Selasa, 10 September 2013

Musuh Terbesar Siang Tadi

Baru sekitar lima belas menit aku merebahkan tubuh siang ini di kasur depan. Badan agaknya sudah mulai kacau terlebih semenjak malam tak juga kuistirahatkan dengan semestinya. Tiga hari belakangan ini insomnia menghampiri. Tak salah rasanya jika aku menggunakan istilah itu. Dalam Kamus Besar Bahasa Indonesia kata Insomnia memiliki arti keadaan tidak dapat tidur karena gangguan jiwa. Yap… berarti memang benar agaknya bahwa ada sedikit gangguan dalam jiwa ini. Tapi jika ditanya bagian jiwa sebelah mana aku sendiri pun tak tahu letaknya.

Balik ke soal waktu istirahatku. Total dari 24 jam yang senantiasa hadir dalam raga ini hanya 3 jam yang kugunakan untuk memejamkan mata. Sisanya? Jangan berharap ada segudang aktivitas yang aku lakukan. No No… salah besar. Selama tiga hari ini waktuku habis di depan layar netbook berukuran kurang dari 11 inch dan juga merenung memikirkan sesuatu atau banyak hal dalam diri. Eitsss… ini bukan sekadar lamunan tak manfaat ya. Percayalah setidaknya sedikit padaku.

Dengan kondisi yang demikian aku hajar tubuhku untuk tetap melakukan rutinitas yang tak bisa terpisahkan dalam hidup seperti bernapas makan minum mandi dan lain-lain (Yaiyalah kalau enggak berarti udah nggak hidup lagi). Akhirnya setelah pagi hingga zuhur tadi melakukan serangkaian perenungan dan juga pengetikan (ceilah) aku pun memutuskan untuk mengistirahatkan badan. Dan… belum sampai terlelap lebih dalam tiba-tiba ketukan pintu berkali-kali bergema dan membuyarkan konsentrasi tidurku.

Kaget dan setengah dalam keadaan sadar aku bergegas bangkit dari kasur dan begitu saja membuka pintu. Tanpa kupedulikan siapa yang mengetuk. Semua reflex begitu saja. Sambil mengatur napas perlahan aku memperhatikan dua orang perempuan paruh baya berjilbab berdiri di hadapanku.

Tanpa mengucap salam. Tanpa bilang maaf atau sekadar permisi salah seorang diantara mereka secara membabi buta menyerangku dengan kata-kata sembari menyodorkan empat buah bungkus kecil “larvasida” (tulisannya begitu) yang bergambar seorang penderita penyakit kaki gajah.

Tugas Tertulis 1:
Tukar "scientific name" dengan "nama ilmiah" pada baris-baris di bawah, mulai dari baris yang memuat "common name: Herring gull" sampai dengan baris yang memuat "genus: Luzula". Tulis kembali baris-baris itu saja tanpa perubahan lain.

Data yang Ditampilkan:
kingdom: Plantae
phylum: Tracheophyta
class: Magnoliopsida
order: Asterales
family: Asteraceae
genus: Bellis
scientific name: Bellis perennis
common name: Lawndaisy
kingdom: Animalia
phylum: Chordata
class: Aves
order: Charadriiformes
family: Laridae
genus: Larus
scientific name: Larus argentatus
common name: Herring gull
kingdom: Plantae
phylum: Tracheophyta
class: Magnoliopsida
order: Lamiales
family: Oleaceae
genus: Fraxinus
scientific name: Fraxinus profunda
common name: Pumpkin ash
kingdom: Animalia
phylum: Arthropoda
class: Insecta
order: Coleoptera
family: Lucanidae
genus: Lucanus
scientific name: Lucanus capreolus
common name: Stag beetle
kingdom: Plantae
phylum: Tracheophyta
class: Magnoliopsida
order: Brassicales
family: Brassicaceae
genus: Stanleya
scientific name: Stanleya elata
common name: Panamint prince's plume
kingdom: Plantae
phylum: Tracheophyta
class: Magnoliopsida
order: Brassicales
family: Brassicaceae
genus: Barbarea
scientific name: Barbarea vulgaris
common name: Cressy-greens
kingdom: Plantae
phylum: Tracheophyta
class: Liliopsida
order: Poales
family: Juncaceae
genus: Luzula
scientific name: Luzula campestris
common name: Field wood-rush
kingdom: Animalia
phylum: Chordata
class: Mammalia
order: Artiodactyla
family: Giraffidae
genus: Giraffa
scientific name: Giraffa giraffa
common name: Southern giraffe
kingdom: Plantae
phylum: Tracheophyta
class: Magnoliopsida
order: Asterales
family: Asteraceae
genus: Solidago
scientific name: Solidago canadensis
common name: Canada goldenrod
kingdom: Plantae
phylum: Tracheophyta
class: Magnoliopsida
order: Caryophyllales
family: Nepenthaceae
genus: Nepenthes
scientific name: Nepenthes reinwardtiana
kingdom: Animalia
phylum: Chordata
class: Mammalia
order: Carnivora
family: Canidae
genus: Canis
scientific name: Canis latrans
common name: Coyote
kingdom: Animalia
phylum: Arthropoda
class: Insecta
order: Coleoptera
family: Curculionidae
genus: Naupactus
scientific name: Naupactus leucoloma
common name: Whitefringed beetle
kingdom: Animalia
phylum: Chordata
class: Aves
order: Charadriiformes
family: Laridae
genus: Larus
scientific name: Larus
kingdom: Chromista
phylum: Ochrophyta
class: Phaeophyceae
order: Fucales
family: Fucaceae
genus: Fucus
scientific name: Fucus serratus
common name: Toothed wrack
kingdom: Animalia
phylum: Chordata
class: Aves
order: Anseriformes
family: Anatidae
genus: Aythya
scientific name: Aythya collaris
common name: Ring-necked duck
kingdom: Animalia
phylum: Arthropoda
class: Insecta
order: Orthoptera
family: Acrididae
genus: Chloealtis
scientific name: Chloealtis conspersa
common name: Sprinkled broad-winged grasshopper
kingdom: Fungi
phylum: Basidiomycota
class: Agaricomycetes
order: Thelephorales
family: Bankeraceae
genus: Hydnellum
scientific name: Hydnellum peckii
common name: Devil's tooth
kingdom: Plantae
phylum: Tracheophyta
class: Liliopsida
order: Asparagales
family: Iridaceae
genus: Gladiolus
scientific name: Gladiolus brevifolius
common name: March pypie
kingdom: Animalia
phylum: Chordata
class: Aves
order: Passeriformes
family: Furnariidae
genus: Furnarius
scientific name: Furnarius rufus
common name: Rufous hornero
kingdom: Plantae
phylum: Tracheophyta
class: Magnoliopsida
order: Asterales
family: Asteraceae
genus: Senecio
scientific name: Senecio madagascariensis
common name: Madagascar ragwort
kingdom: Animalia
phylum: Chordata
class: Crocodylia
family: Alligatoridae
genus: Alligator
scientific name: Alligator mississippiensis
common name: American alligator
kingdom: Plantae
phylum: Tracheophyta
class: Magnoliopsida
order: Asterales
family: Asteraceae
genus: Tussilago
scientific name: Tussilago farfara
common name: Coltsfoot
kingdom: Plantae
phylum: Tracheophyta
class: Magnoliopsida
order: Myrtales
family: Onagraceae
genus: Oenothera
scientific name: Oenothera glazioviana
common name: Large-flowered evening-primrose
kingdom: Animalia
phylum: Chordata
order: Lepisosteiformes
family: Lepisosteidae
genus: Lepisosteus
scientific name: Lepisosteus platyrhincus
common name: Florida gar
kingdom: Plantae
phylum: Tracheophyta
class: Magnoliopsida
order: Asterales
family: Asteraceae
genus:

Tugas Tertulis 2:
Lanjutkan cerita tentang ketukan pintu pada siang hari itu, dimulai setelah kalimat terakhir yang ditampilkan.

Jawaban Latihan 1:
common name: Herring gull
kingdom: Plantae
phylum: Tracheophyta
class: Magnoliopsida
order: Lamiales
family: Oleaceae
genus: Fraxinus
nama ilmiah: Fraxinus profunda
common name: Pumpkin ash
kingdom: Animalia
phylum: Arthropoda
class: Insecta
order: Coleoptera
family: Lucanidae
genus: Lucanus
nama ilmiah: Lucanus capreolus
common name: Stag beetle
kingdom: Plantae
phylum: Tracheophyta
class: Magnoliopsida
order: Brassicales
family: Brassicaceae
genus: Stanleya
nama ilmiah: Stanleya elata
common name: Panamint prince's plume
kingdom: Plantae
phylum: Tracheophyta
class: Magnoliopsida
order: Brassicales
family: Brassicaceae
genus: Barbarea
nama ilmiah: Barbarea vulgaris
common name: Cressy-greens
kingdom: Plantae
phylum: Tracheophyta
class: Liliopsida
order: Poales
family: Juncaceae
genus: Luzula

Jawaban Latihan 2:
“Ini harus dipake. Demi mencegah terjadinya penyebaran nyamuk cikungunya. Semua ibu-ibu yang ada di sini sudah pakai. Adik namanya siapa? Atau adik yang tinggal di kontrakan sini? Bapaknya ke mana? Saya mau data dulu” Beuh… kalimat si ibu benar-benar merasuk dalam otak dan mampu kuhafal di luar kepala. Aku yang saat tadi dalam keadaan setengah sadar langsung beristigfar. (Maksudnya biar sadar 100%) Aku menyebutkan namaku dan juga mengatakan bahwa aku penyewa kontrakan di sini. Ibu satunya sibuk mencatat namaku sementara satunya tetap mengacungkan bungkusan itu agar aku memegangnya.


bungkusan kecil tadi


Aku akhirnya memegang keempat bungkusan tadi. Baru sedetik kupegang sang ibu langsung saja berujar.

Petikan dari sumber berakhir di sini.